Higher-form global symmetries generalize ordinary symmetries by acting on extended operators such as lines or surfaces rather than local fields. Davide Gaiotto at Perimeter Institute and Nathan Seiberg at Institute for Advanced Study framed this concept within quantum field theory, showing that these symmetries carry conserved charges supported on codimension-k manifolds and can possess their own anomalies. Understanding how these anomalies constrain low-energy physics extends the classic idea of anomaly matching pioneered for ordinary global symmetries to a wider class of constraints.
What higher-form symmetries are
A higher-form symmetry of degree p acts on p-dimensional operators. The canonical example in gauge theory is the one-form center symmetry of an SU(N) Yang-Mills theory which acts on Wilson line operators. Such symmetries can be exact, spontaneously broken, or explicitly broken by matter.
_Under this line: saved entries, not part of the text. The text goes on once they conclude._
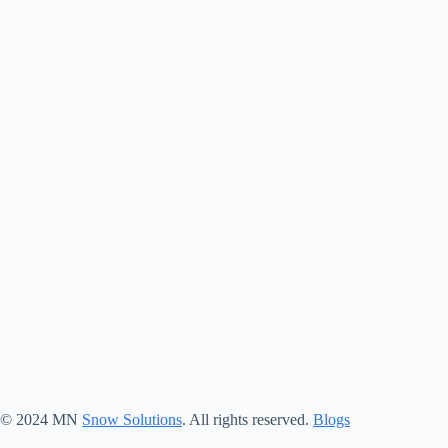
© 2024 MN
Snow Solutions
. All rights reserved.
Blogs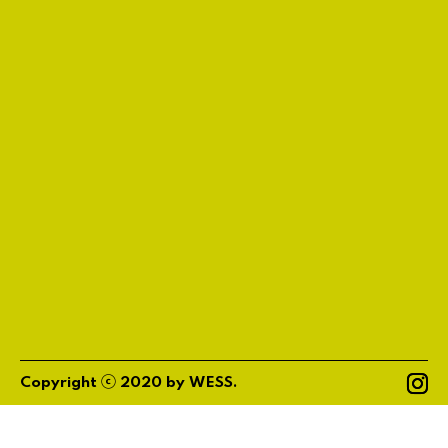
ⓒ
Copyright
2020
by
WESS
.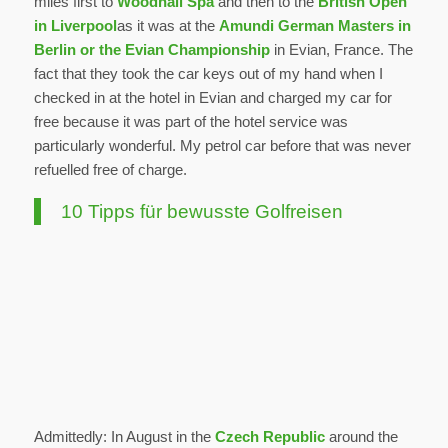
miles first to
Woodhall Spa
and then to the
British Open
in Liverpool
as it was at the
Amundi German Masters in
Berlin or the Evian Championship
in Evian, France. The
fact that they took the car keys out of my hand when I
checked in at the hotel in Evian and charged my car for
free because it was part of the hotel service was
particularly wonderful. My petrol car before that was never
refuelled free of charge.
10 Tipps für bewusste Golfreisen
Admittedly: In August in the
Czech Republic
around the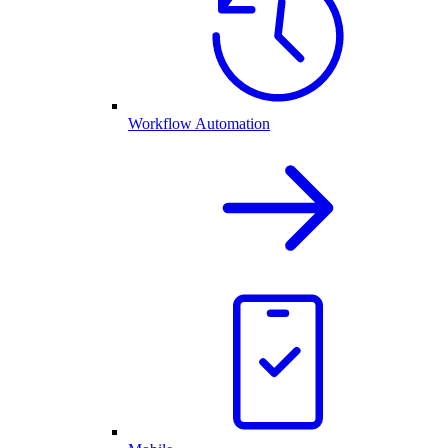
Workflow Automation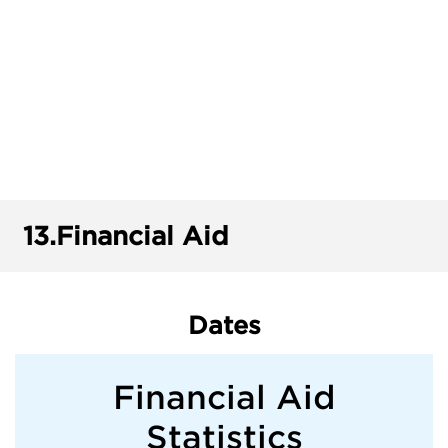
13.
Financial Aid
Dates
Financial Aid
Statistics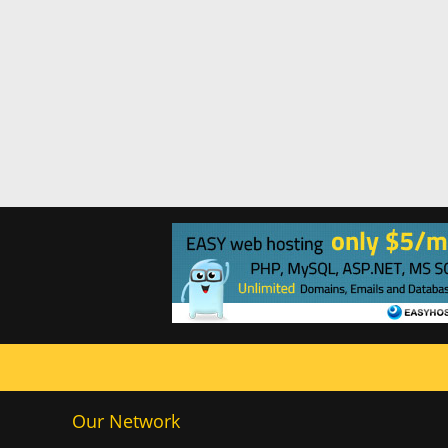
Our Network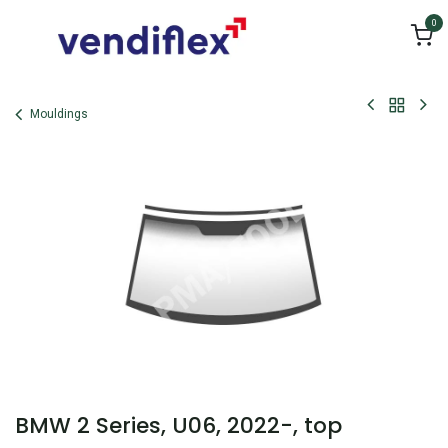
Skip to Content
0
Mouldings
BMW 2 Series, U06, 2022-, top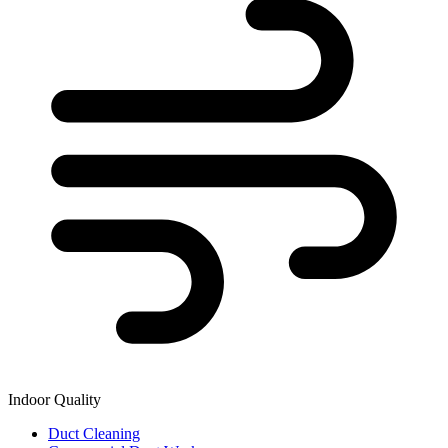
Indoor Quality
Duct Cleaning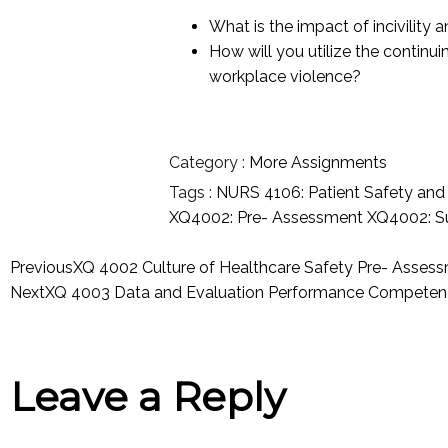
What is the impact of incivility
How will you utilize the continui
workplace violence?
Category :
More Assignments
Tags :
NURS 4106: Patient Safety an
XQ4002: Pre- Assessment
XQ4002: S
Previous
XQ 4002 Culture of Healthcare Safety Pre- Asses
Next
XQ 4003 Data and Evaluation Performance Competenc
Leave a Reply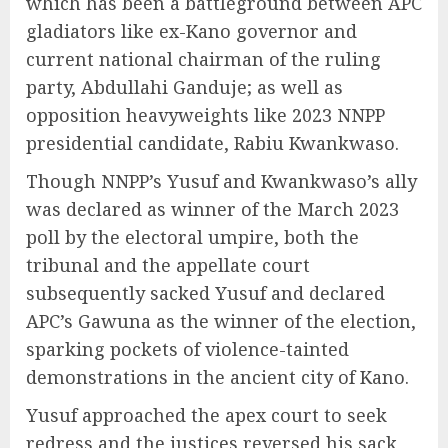
which has been a battleground between APC
gladiators like ex-Kano governor and
current national chairman of the ruling
party, Abdullahi Ganduje; as well as
opposition heavyweights like 2023 NNPP
presidential candidate, Rabiu Kwankwaso.
Though NNPP’s Yusuf and Kwankwaso’s ally
was declared as winner of the March 2023
poll by the electoral umpire, both the
tribunal and the appellate court
subsequently sacked Yusuf and declared
APC’s Gawuna as the winner of the election,
sparking pockets of violence-tainted
demonstrations in the ancient city of Kano.
Yusuf approached the apex court to seek
redress and the justices reversed his sack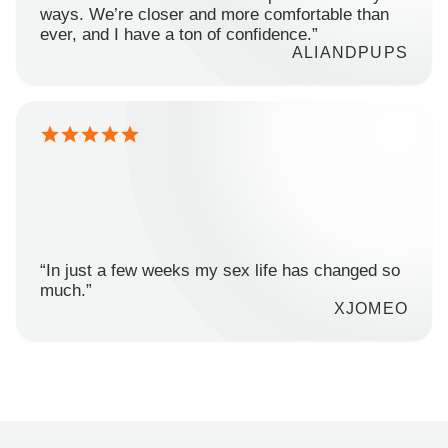
ways. We’re closer and more comfortable than
ever, and I have a ton of confidence.”
ALIANDPUPS
“In just a few weeks my sex life has changed so
much.”
XJOMEO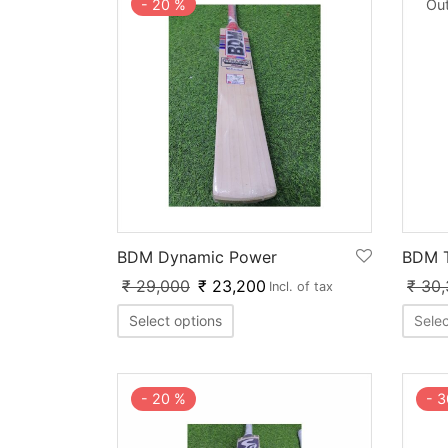
-
20
%
Out
BDM Dynamic Power
BDM T
₹
29,000
₹
23,200
₹
30,
Incl. of tax
Select options
Selec
-
3
-
20
%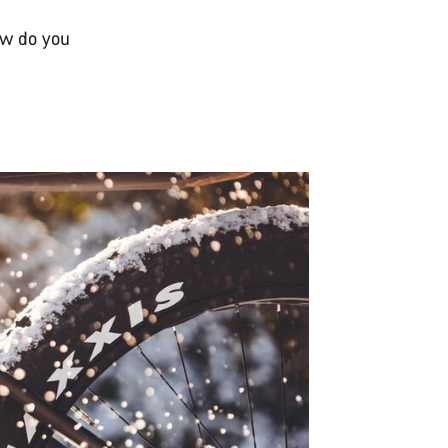
ow do you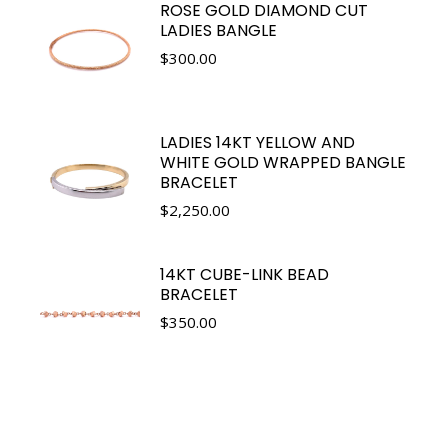
ROSE GOLD DIAMOND CUT
LADIES BANGLE
$
300.00
LADIES 14KT YELLOW AND
WHITE GOLD WRAPPED BANGLE
BRACELET
$
2,250.00
14KT CUBE-LINK BEAD
BRACELET
$
350.00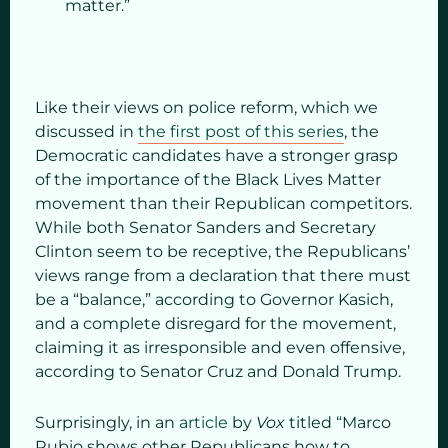
matter.”
Like their views on police reform, which we
discussed in
the first post of this series
, the
Democratic candidates have a stronger grasp
of the importance of the Black Lives Matter
movement than their Republican competitors.
While both Senator Sanders and Secretary
Clinton seem to be receptive, the Republicans’
views range from a declaration that there must
be a “balance,” according to Governor Kasich,
and a complete disregard for the movement,
claiming it as irresponsible and even offensive,
according to Senator Cruz and Donald Trump.
Surprisingly, in an
article
by
Vox
titled “Marco
Rubio shows other Republicans how to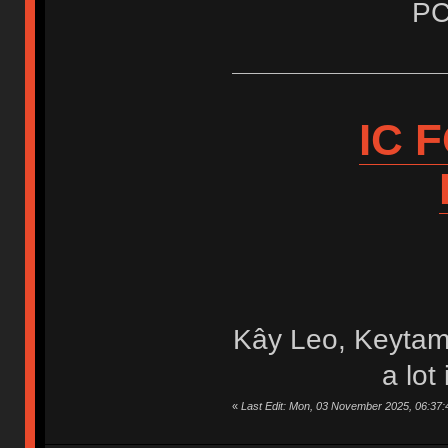
PC
IC 
Kây Leo, Keytam
a lot
«
Last Edit: Mon, 03 November 2025, 06:37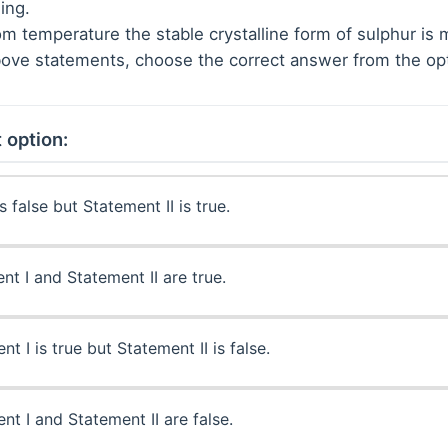
ing.
om temperature the stable crystalline form of sulphur is 
 above statements, choose the correct answer from the op
 option:
s false but Statement II is true.
t I and Statement II are true.
t I is true but Statement II is false.
t I and Statement II are false.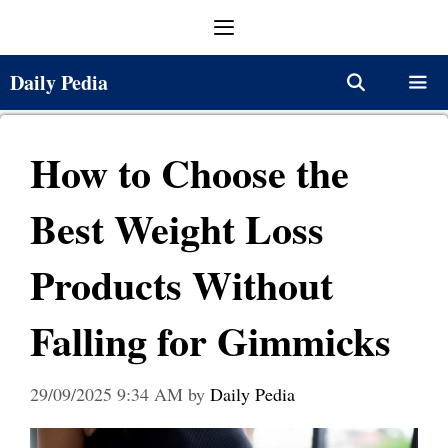
Skip
Menu
to
content
Daily Pedia
Menu
How to Choose the
Best Weight Loss
Products Without
Falling for Gimmicks
29/09/2025 9:34 AM
by
Daily Pedia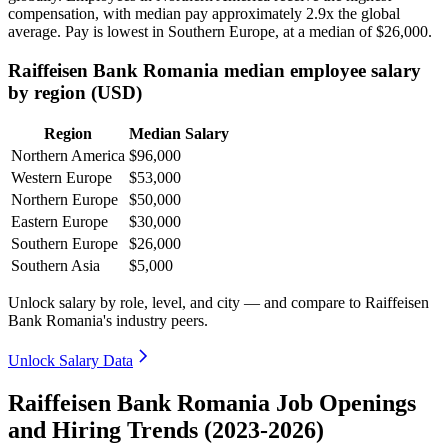
compensation, with median pay approximately
2
.9x the global
average. Pay is lowest in Southern Europe, at a median of
$26,000
.
Raiffeisen Bank Romania median employee salary
by region (USD)
Region
Median Salary
Northern America
$96,000
Western Europe
$53,000
Northern Europe
$50,000
Eastern Europe
$30,000
Southern Europe
$26,000
Southern Asia
$5,000
Unlock salary by role, level, and city — and compare to Raiffeisen
Bank Romania's industry peers.
Unlock Salary Data
Raiffeisen Bank Romania Job Openings
and Hiring Trends (2023-2026)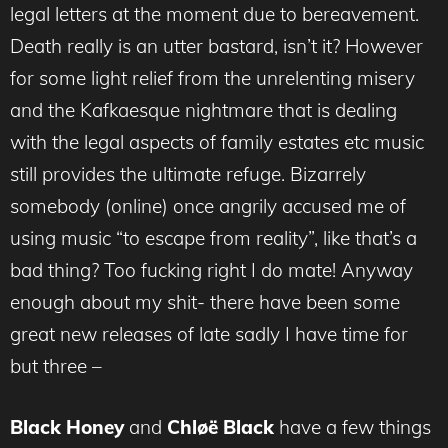
legal letters at the moment due to bereavement.
Death really is an utter bastard, isn’t it? However
for some light relief from the unrelenting misery
and the Kafkaesque nightmare that is dealing
with the legal aspects of family estates etc music
still provides the ultimate refuge. Bizarrely
somebody (online) once angrily accused me of
using music “to escape from reality”, like that’s a
bad thing? Too fucking right I do mate! Anyway
enough about my shit- there have been some
great new releases of late sadly I have time for
but three –
Black Honey
and
Chløë Black
have a few things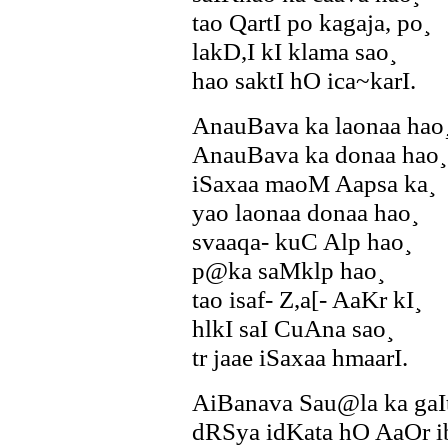
tao QartI po kagaja, po¸
lakD,I kI klama sao¸
hao saktI hO ica~karI.
AnauBava ka laonaa hao
AnauBava ka donaa hao¸
iSaxaa maoM Aapsa ka¸
yao laonaa donaa hao¸
svaaqa- kuC Alp hao¸
p@ka saMklp hao¸
tao isaf- Z,a[- AaKr kI¸
hlkI saI CuAna sao¸
tr jaae iSaxaa hmaarI.
AiBanava Sau@la ka gaI
dRSya idKata hO AaOr i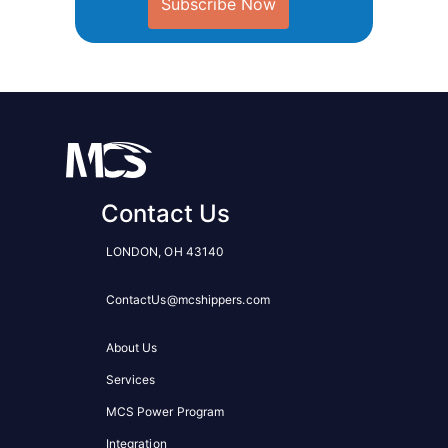
Subscribe Now
Contact Us
LONDON, OH 43140
ContactUs@mcshippers.com
About Us
Services
MCS Power Program
Integration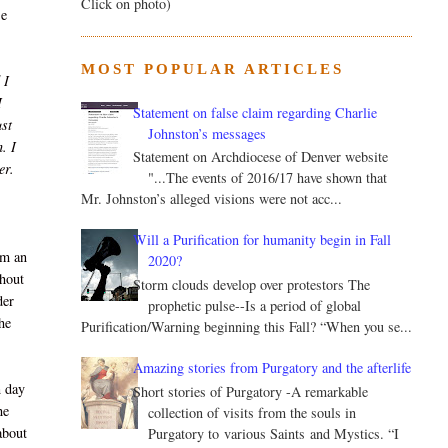
Click on photo)
se
MOST POPULAR ARTICLES
 I
I
Statement on false claim regarding Charlie
ust
Johnston’s messages
. I
Statement on Archdiocese of Denver website
er.
"...The events of 2016/17 have shown that
Mr. Johnston’s alleged visions were not acc...
Will a Purification for humanity begin in Fall
im an
2020?
thout
Storm clouds develop over protestors The
der
prophetic pulse--Is a period of global
he
Purification/Warning beginning this Fall? “When you se...
Amazing stories from Purgatory and the afterlife
n day
Short stories of Purgatory -A remarkable
he
collection of visits from the souls in
about
Purgatory to various Saints and Mystics. “I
They are characterized by background gauge fields that are differential forms of higher degree and by obstruction classes that record possible anomalies.
Anomalies and matching
Anomalies involving higher-form symmetries appear as mixed obstruction classes between different symmetry backgrounds or as failure of gauge invariance under large background transformations. The principle of anomaly matching remains: anomalies computed in the ultraviolet must be realized in the infrared either through massless excitations, topological quantum field theory sectors, or symmetry-breaking patterns. Practically, a mixed anomaly between a 0-form flavor symmetry and a 1-form center symmetry forbids a trivially gapped, symmetric vacuum. The modern language treats these anomalies via anomaly inflow from one higher dimension or via cohomological invariants, linking UV anomalies to robust IR phenomena.
Physical consequences and examples
In confining gauge theories a preserved one-form center symmetry implies area-law behavior for Wilson loops and constrains the spectrum to lack color-charged asymptotic states. If an anomaly ties that one-form symmetry to discrete chiral symmetry, the infrared must either break one of the symmetries or host topological order that reproduces the anomaly. These constraints have practical relevance beyond particle theory: condensed matter systems with emergent higher-form symmetries classify phases with loop or membrane excitations and guide the search for fault-tolerant qubits. Depending on topology and boundary conditions, anomalies can also force domain walls carrying lower-dimensional degrees of freedom, a feature exploited in engineered materials and quantum devices.